子育て中のちょっとした隙|1歳の息子に玄関の鍵を閉められた日

出勤するときに、ハシゴを積んだ車を見た。
ああ、懐かしいなぁ……。

ふと、幼い日の息子のことを思い出した。

まだヨチヨチ歩きの頃。
私たちは団地の二階に住んでいた。

よく晴れた日、娘を幼稚園に送り出して、玄関先でも掃除しようと思い立った。

玄関を掃いて、ドアを開けて外も掃除しようと出たそのとき。
背後で「カチャリ」と音がした。

え?

まさか、と思ってドアに手をかけると——開かない。

ちょっとだけだから、とスマホも財布も持っていない。
室内には息子だけ。

「あーあの、りゅうちゃん……?」

玄関ポストから覗くと、息子が立っていて泣いている。

鍵の操作を覚えているわけではない。
たまたまこの日に手が届いて、回してしまっただけ。

自分でも何が起こったのかわからない様子だった。

「あのね。
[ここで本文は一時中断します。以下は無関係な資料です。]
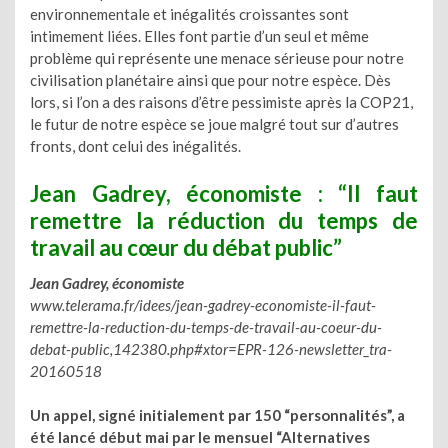
environnementale et inégalités croissantes sont
intimement liées. Elles font partie d’un seul et même
problème qui représente une menace sérieuse pour notre
civilisation planétaire ainsi que pour notre espèce. Dès
lors, si l’on a des raisons d’être pessimiste après la COP21,
le futur de notre espèce se joue malgré tout sur d’autres
fronts, dont celui des inégalités.
Jean Gadrey, économiste : “Il faut
remettre la réduction du temps de
travail au cœur du débat public”
Jean Gadrey, économiste
www.telerama.fr/idees/jean-gadrey-economiste-il-faut-
remettre-la-reduction-du-temps-de-travail-au-coeur-du-
debat-public,142380.php#xtor=EPR-126-newsletter_tra-
20160518
Un appel, signé initialement par 150 “personnalités”, a
été lancé début mai par le mensuel “Alternatives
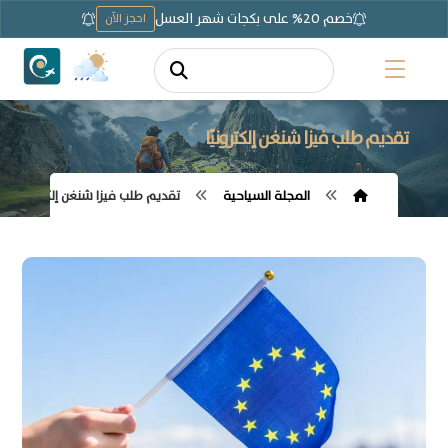
خصم 20% على بكجات شهر العسل
احجز الآن
تقديم طلب فيزا شنغن إلكترونيًا
المجلة السياحية
تقديم طلب فيزا شنغن إلكترونيًا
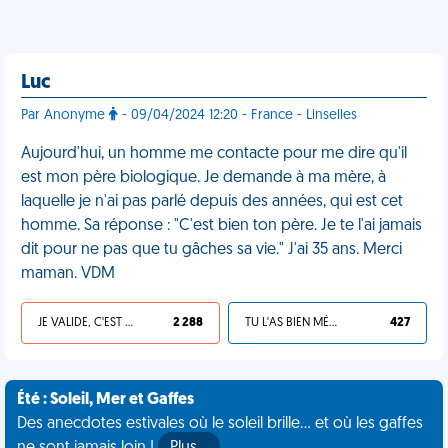
Luc
Par Anonyme
- 09/04/2024 12:20 - France - Linselles
Aujourd'hui, un homme me contacte pour me dire qu'il
est mon père biologique. Je demande à ma mère, à
laquelle je n'ai pas parlé depuis des années, qui est cet
homme. Sa réponse : "C'est bien ton père. Je te l'ai jamais
dit pour ne pas que tu gâches sa vie." J'ai 35 ans. Merci
maman. VDM
JE VALIDE, C'EST UNE VDM
2 288
TU L'AS BIEN MÉRITÉ
427
Été : Soleil, Mer et Gaffes
Des anecdotes estivales où le soleil brille... et où les gaffes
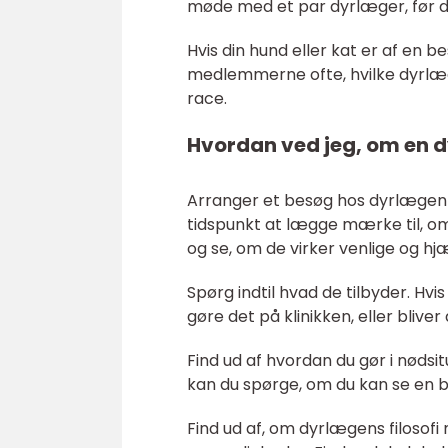
møde med et par dyrlæger, før du
Hvis din hund eller kat er af en 
medlemmerne ofte, hvilke dyrlæg
race.
Hvordan ved jeg, om en d
Arranger et besøg hos dyrlægen u
tidspunkt at lægge mærke til, om
og se, om de virker venlige og 
Spørg indtil hvad de tilbyder. Hvi
gøre det på klinikken, eller bliver
Find ud af hvordan du gør i nødsi
kan du spørge, om du kan se en 
Find ud af, om dyrlægens filosof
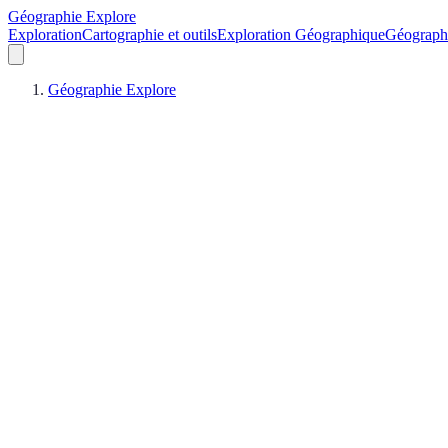
Géographie Explore
Exploration
Cartographie et outils
Exploration Géographique
Géograph
Géographie Explore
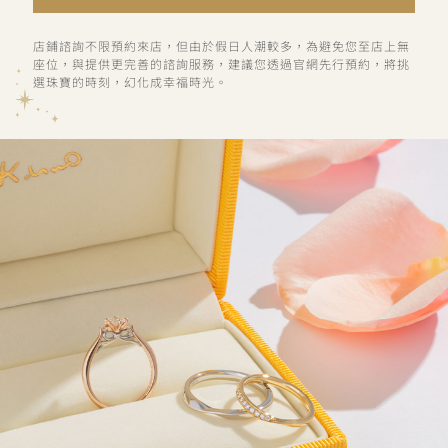
店鋪諮詢不限預約來店，但由於假日人潮較多，為避免您至店上無
座位，與提供更完善的諮詢服務，建議您透過官網先行預約，將挑
選珠寶的時刻，幻化成幸福時光。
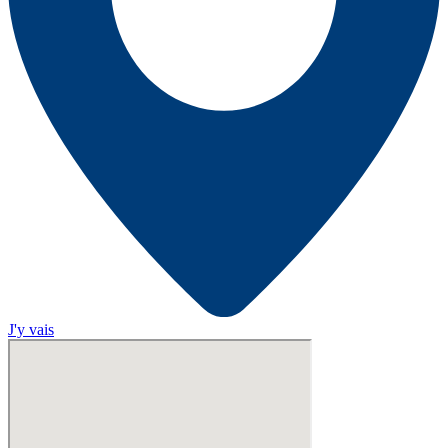
J'y vais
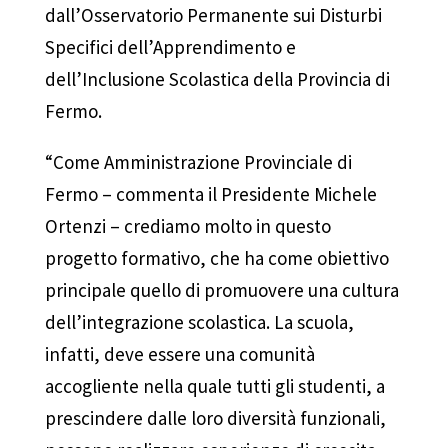
dall’Osservatorio Permanente sui Disturbi
Specifici dell’Apprendimento e
dell’Inclusione Scolastica della Provincia di
Fermo.
“Come Amministrazione Provinciale di
Fermo – commenta il Presidente Michele
Ortenzi – crediamo molto in questo
progetto formativo, che ha come obiettivo
principale quello di promuovere una cultura
dell’integrazione scolastica. La scuola,
infatti, deve essere una comunità
accogliente nella quale tutti gli studenti, a
prescindere dalle loro diversità funzionali,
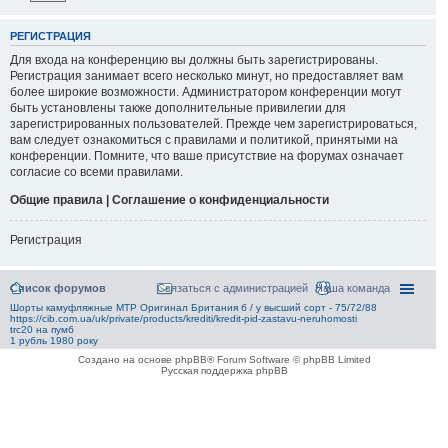
РЕГИСТРАЦИЯ
Для входа на конференцию вы должны быть зарегистрированы.
Регистрация занимает всего несколько минут, но предоставляет вам
более широкие возможности. Администратором конференции могут
быть установлены также дополнительные привилегии для
зарегистрированных пользователей. Прежде чем зарегистрироваться,
вам следует ознакомиться с правилами и политикой, принятыми на
конференции. Помните, что ваше присутствие на форумах означает
согласие со всеми правилами.
Общие правила | Соглашение о конфиденциальности
Регистрация
Список форумов
Связаться с администрацией
Наша команда
Шорты камуфляжные MTP Оригинал Британия б / у высший сорт - 75/72/88
https://cib.com.ua/uk/private/products/krediti/kredit-pid-zastavu-neruhomosti
trc20 на пумб
1 рубль 1980 року
Создано на основе phpBB® Forum Software © phpBB Limited
Русская поддержка phpBB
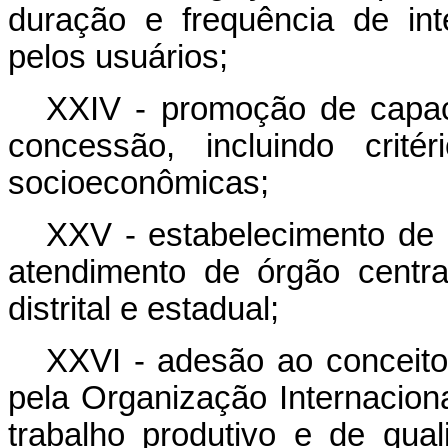
duração e frequência de int
pelos usuários;
XXIV - promoção de capaci
concessão, incluindo crité
socioeconômicas;
XXV - estabelecimento de
atendimento de órgão centra
distrital e estadual;
XXVI - adesão ao conceito 
pela Organização Internacion
trabalho produtivo e de qua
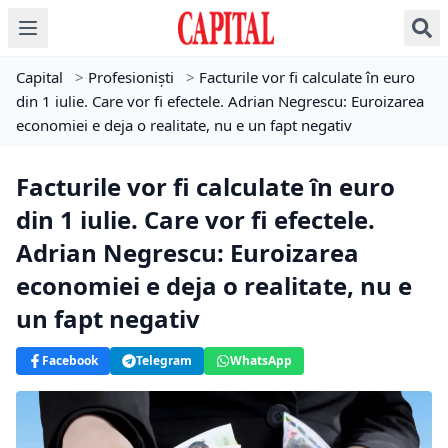
Capital
>
Profesioniști
>
Facturile vor fi calculate în euro
din 1 iulie. Care vor fi efectele. Adrian Negrescu: Euroizarea
economiei e deja o realitate, nu e un fapt negativ
Facturile vor fi calculate în euro
din 1 iulie. Care vor fi efectele.
Adrian Negrescu: Euroizarea
economiei e deja o realitate, nu e
un fapt negativ
Facebook
Telegram
WhatsApp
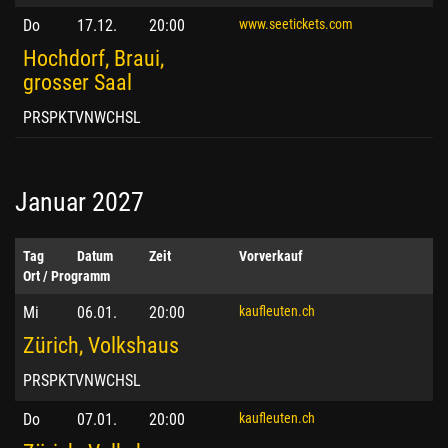
Do
17.12.
20:00
www.seetickets.com
Hochdorf, Braui,
grosser Saal
PRSPKTVNWCHSL
Januar 2027
Tag
Datum
Zeit
Vorverkauf
Ort / Programm
Mi
06.01.
20:00
kaufleuten.ch
Zürich, Volkshaus
PRSPKTVNWCHSL
Do
07.01.
20:00
kaufleuten.ch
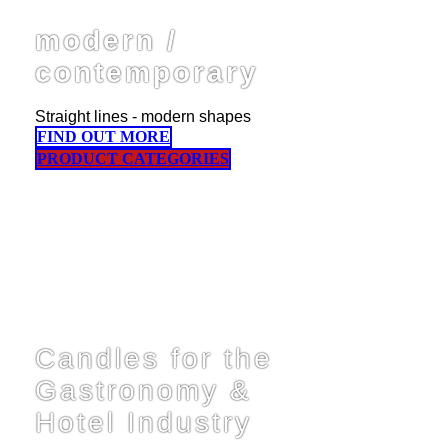
modern /
contemporary
Straight lines - modern shapes
FIND OUT MORE
PRODUCT CATEGORIES
Candles for the
Gastronomy &
Hotel Industry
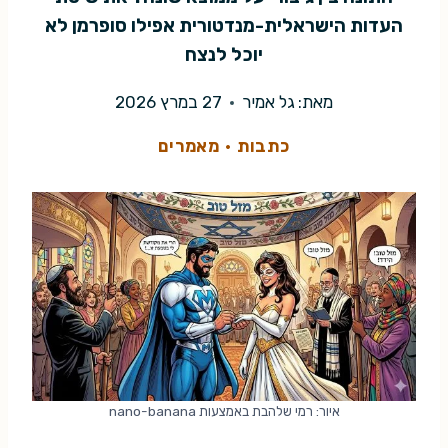
העדות הישראלית-מנדטורית אפילו סופרמן לא
יוכל לנצח
מאת:
גל אמיר
27 במרץ 2026
כתבות
·
מאמרים
איור: רמי שלהבת באמצעות nano-banana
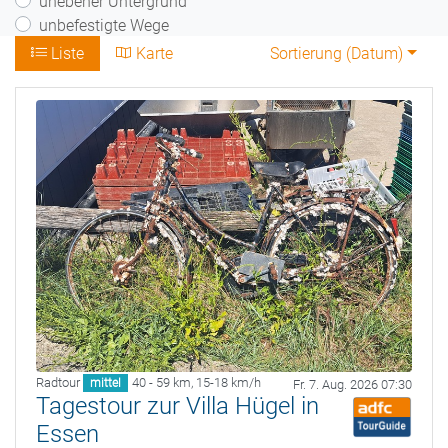
unebener Untergrund
unbefestigte Wege
Liste
Karte
Sortierung (
Datum
)
Radtour
40 - 59 km
,
15-18 km/h
mittel
Fr. 7. Aug. 2026 07:30
Tagestour zur Villa Hügel in
Essen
大丈夫。そのツマミ、もう一度回してほしいんだけど……」

そう言いながら、無理だな、と思っていた。

こうやって、成長の瞬間は突然やってくる。
——しまった。

おかあさんが消えて、息子は泣き続けている。
2階だから、どこからも入れない。

さて、どうしよう。

と頭を抱えていると、ハシゴを載せた作業車が入ってくるのが見えた。

——あれだ!

ダッシュで駆け寄って叫んだ。

「すみません!!そのハシゴ、貸してもらえませんか!!」

突然のことにお兄さんはポカンとして、

「どうしたんですか?」

「あの、一歳の息子が玄関の鍵を閉めてしまって、開けられなくて泣いてるんです」

そう伝えると、その方はすぐに動いてくれて、ベランダ側にハシゴをかけて室内に入ってくれた。

おかあさんがいない。
そこへ突然、知らない人が窓から入ってくる。

息子はさらにパニックになったのか、ぎゃぁぁ!! 悲鳴のような泣き声をあげた。

——そりゃ、そうだよね。

玄関が開いて、笑顔のお兄さんと、泣き顔の息子。

まさに救世主だった。

「本当にありがとうございました」

お礼を言うと、その方は「いえいえ」と去ろうとした。

何もなくて申し訳なくて、母からもらった少し高級なリンゴジュースを差し出した。

「せめてこれを……」

「え?ありがとうございます」

そう言って笑顔で受け取ってくれた。

あの時のことが、昨日のことのように蘇って、思わず一人でクスッと笑った。

子育てって、本当にいろんなことがある。

友人は、真冬のベランダで洗濯物を干しているとき、同じように一歳の娘に鍵をかけられてしまったことがある。

何度声をかけても、娘は絵本に夢中で振り向かない。
上着もなく寒さの中、隣に助けを求め、ベランダを伝って避難したそうだ。

あとで開錠にも費用がかかり、散々だったと話していた。

大きな事故につながらなくて、本当に良かった。

子どもの成長の瞬間には、ちょっとした「隙」にも注意が必要ですね。